Spośród piętrzących się konfliktów wewnątrz obozu władzy ten rezonuje najgłośniej. Bo rozgrywa się na widoku publicznym. Powraca regularnie w agresywnych kampaniach, w których wodzireje obu obozów coraz mniej się ograniczają. Wywołują przy tym konsternację w szeregach ludu pisowskiego, do tej pory karmionego prometejskimi pozami przybieranymi przez liderów obu formacji w ich kabotyńsko-grafomańskich wstępniakach.
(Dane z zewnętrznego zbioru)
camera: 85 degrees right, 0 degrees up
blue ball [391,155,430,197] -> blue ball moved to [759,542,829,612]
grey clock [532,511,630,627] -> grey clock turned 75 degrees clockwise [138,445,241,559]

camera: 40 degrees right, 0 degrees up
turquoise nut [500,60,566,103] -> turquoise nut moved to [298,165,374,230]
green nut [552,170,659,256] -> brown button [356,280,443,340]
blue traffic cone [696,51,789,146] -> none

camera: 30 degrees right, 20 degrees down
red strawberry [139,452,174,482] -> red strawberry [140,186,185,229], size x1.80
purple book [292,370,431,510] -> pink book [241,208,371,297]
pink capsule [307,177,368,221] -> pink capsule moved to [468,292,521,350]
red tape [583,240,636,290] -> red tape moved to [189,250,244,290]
Konsternację tym większą, że na medialnym zapleczu PiS akurat środowiska Tomasza Sakiewicza oraz braci Michała i Jacka Karnowskich raczej powinno łączyć dobre sąsiedztwo. Ale to złudzenie. Tak naprawdę są awersem i rewersem prawicowej monety. Tylko jeden może się znaleźć na wierzchu.
Kto wykańcza PiS?
Do tej pory obszarem sporu były wpływy w TVP. A przy okazji sprawy Misiewicza, konflikt sięgnął wyższych pięter. Postawiono zasadnicze pytanie: ile Macierewicza w PiS?
Media Karnowskich („wSieci”, wPolityce.pl) sekundowały Kaczyńskiemu w usuwaniu ulubieńca szefa MON. Zaś media Sakiewicza („Gazeta Polska”, „Gazeta Polska Codziennie”, Niezależna.pl) kontestowały decyzję kierownictwa. Samego Misiewicza – którego Sakiewicz uznał za „piekielnie medialnego” – zatrudniła kontrolowana przez ludzi z kręgu Gapola (jak się potocznie mówi o „Gazecie Polskiej”) TV Republika.
I tak oto flagowe media władzy wzięły się za łby. Michał Karnowski sugerował, że „zaczyna się gra na wyprowadzenie PiS na twarde skały”, której celem jest „zmuszenie do odejścia Kaczyńskiego”. I że tę grę podjęli ludzie z „Gazety Polskiej”. Sakiewicz odparował, że to Karnowscy realizują „szatański plan służb” polegający na skłóceniu prezesa z ministrem obrony.